Judge tosses out lawsuit over detention policy
PHOENIX — A judge has dismissed a challenge to an Arizona sheriff’s policy of detaining immigrants arrested on state charges for up to 48 hours after posting bond so immigration authorities have time to take them into custody.
Lawyers for Guillermo Tenorio-Serrano asked for his lawsuit to be tossed when he was released from jail on bond last month after losing a key battle over the policy, which affects immigrants in the country illegally. A judge dismissed the suit against Coconino County Sheriff Jim Driscoll and others Monday.
Tenorio-Serrano was jailed for nearly seven months in Flagstaff after being arrested on an extreme drunken driving charge and later taken into custody by federal immigration authorities and sent back to Mexico.
Bill Peard, an American Civil Liberties Union attorney who represented Tenorio-Serrano, said his client had no legal standing to maintain the lawsuit after leaving jail and being taken into federal custody.
Tenorio-Serrano was sent back to Mexico without his charge being resolved, but Peard said his client had spent enough time in jail to cover whatever sentence he might have faced if he had been convicted.
Peard said it likely would have taken an additional six months to a year to seek a permanent order barring Driscoll from enforcing the policy, and it wasn’t clear whether Tenorio-Serrano could have remained behind bars during that time.
Lawyers for Tenorio-Serrano argued the policy was illegal because the sheriff lacked the power to detain their client based on a U.S. Immigration and Customs Enforcement request to hold him and a warrant.
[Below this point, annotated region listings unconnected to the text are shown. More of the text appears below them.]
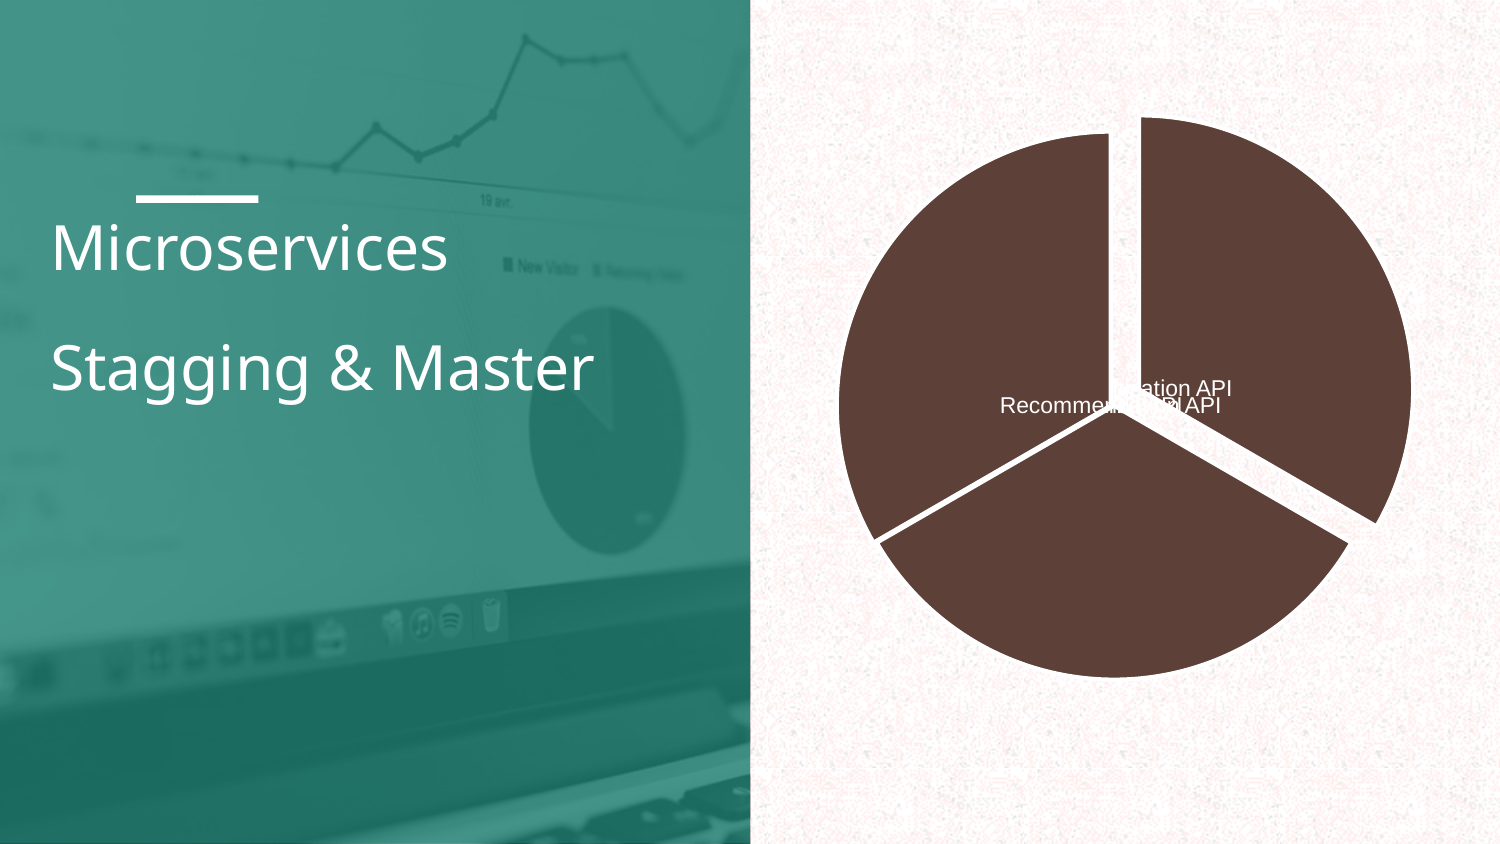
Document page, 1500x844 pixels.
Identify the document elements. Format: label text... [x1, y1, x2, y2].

picture [750, 0, 1500, 844]
text_box Authentication API [1139, 115, 1414, 527]
text_box Favourite API [876, 406, 1352, 680]
text_box Microservices Stagging & Master [35, 216, 662, 493]
text_box Recommendation API [836, 131, 1111, 543]
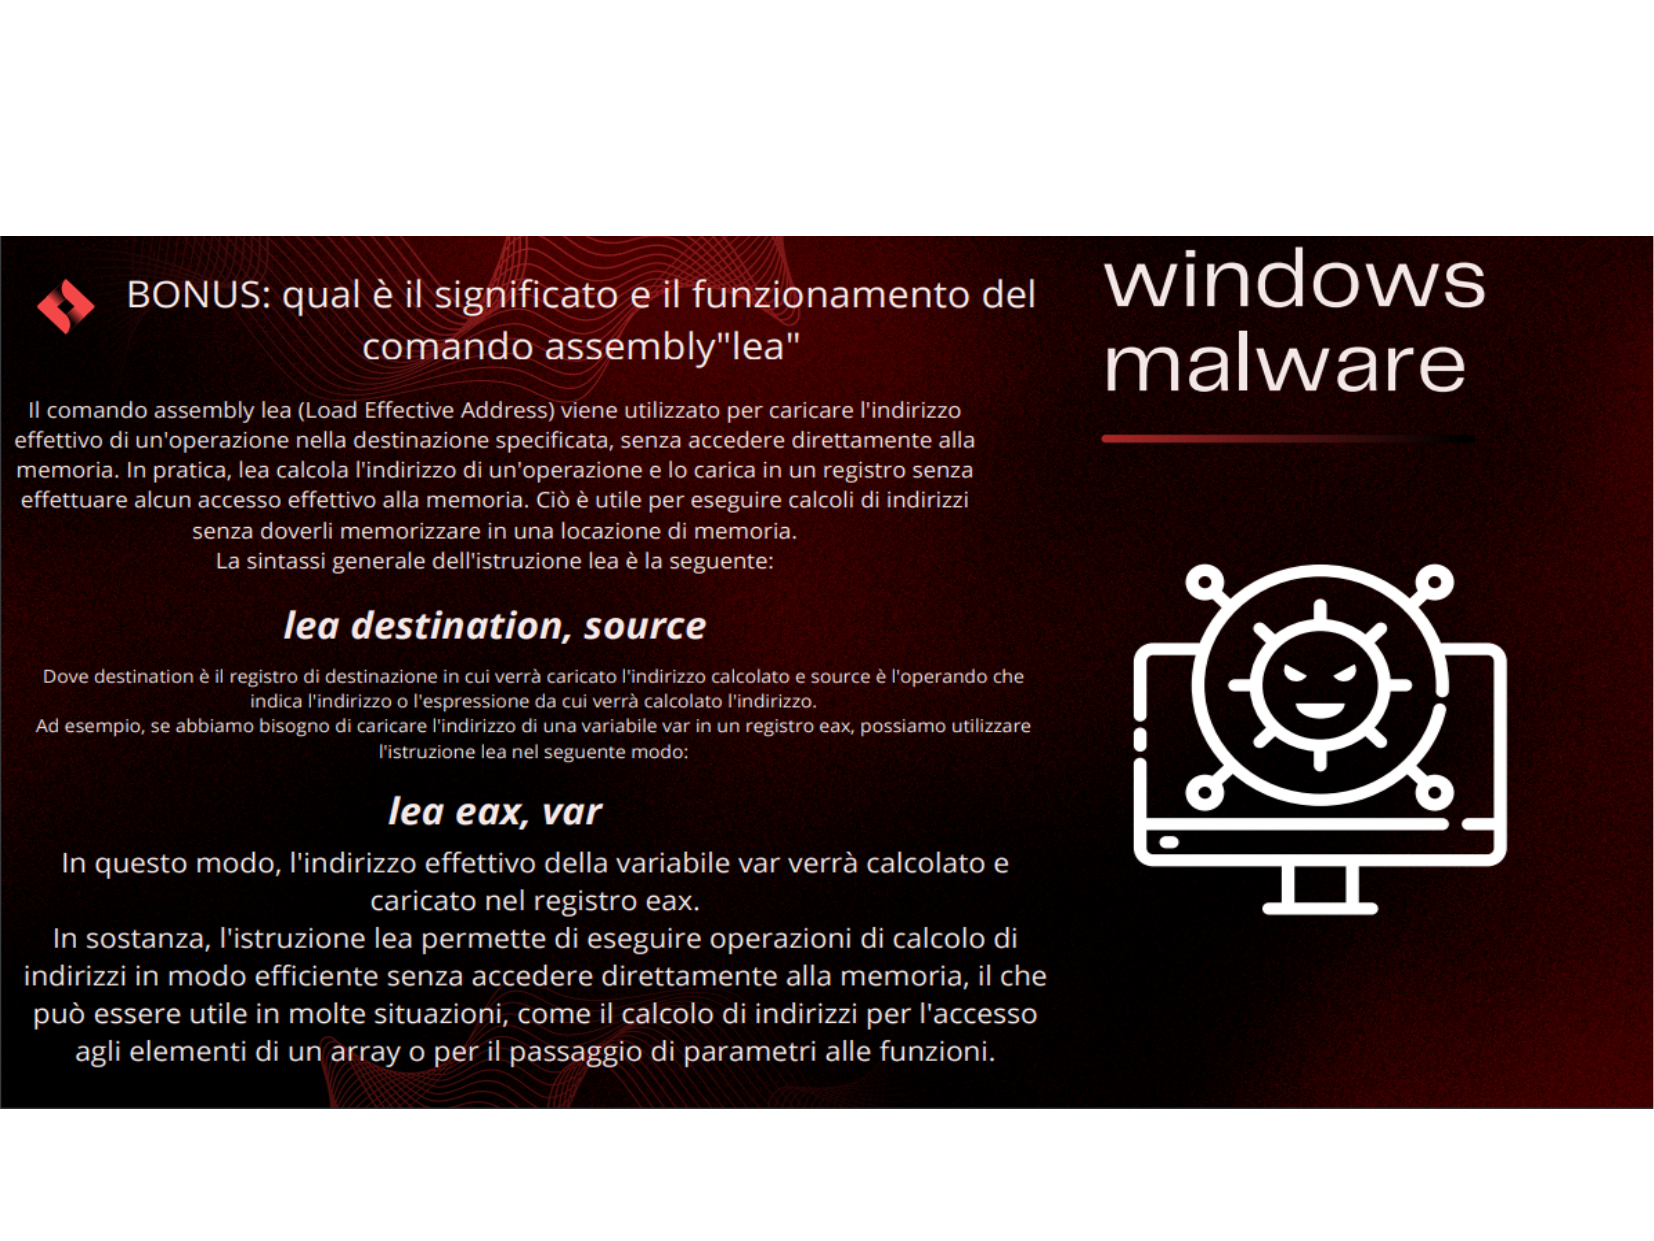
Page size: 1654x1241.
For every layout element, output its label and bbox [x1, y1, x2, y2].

picture [0, 236, 1654, 1109]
Driscoll’s lawyers disputed that claim, saying laws allow the sheriff to comply with ICE requests to detain suspects.
Tenorio-Serrano posted bond after U.S. District Judge David Campbell denied his request in early July to temporarily block the sheriff from enforcing the policy while the lawsuit worked its way through the courts.
The judge concluded Tenorio-Serrano wasn’t likely to succeed in claiming Driscoll lacks power under state law to make arrests for federal immigration violations and in arguing that a U.S. law bars the sheriff from complying with ICE requests to hold inmates.
“The injunction would interfere with their judgment as elected officials, would interfere with the Arizona Legislature’s police determination in S.B.1070 (the state’s 2010 landmark immigration law) that Arizona should cooperate with federal immigration enforcement, and might interfere with Arizona’s interest in preventing unlawful immigration, as recognized by the Supreme Court,” Campbell wrote.
John Masterson, an attorney for Driscoll, said he believes the sheriff would have prevailed if the lawsuit moved forward.
“With the exception of one district court, the case law has been pretty clear that the sheriffs are allowed to cooperate with federal immigration authorities in holdings ICE detainers and warrants,” Masterson said.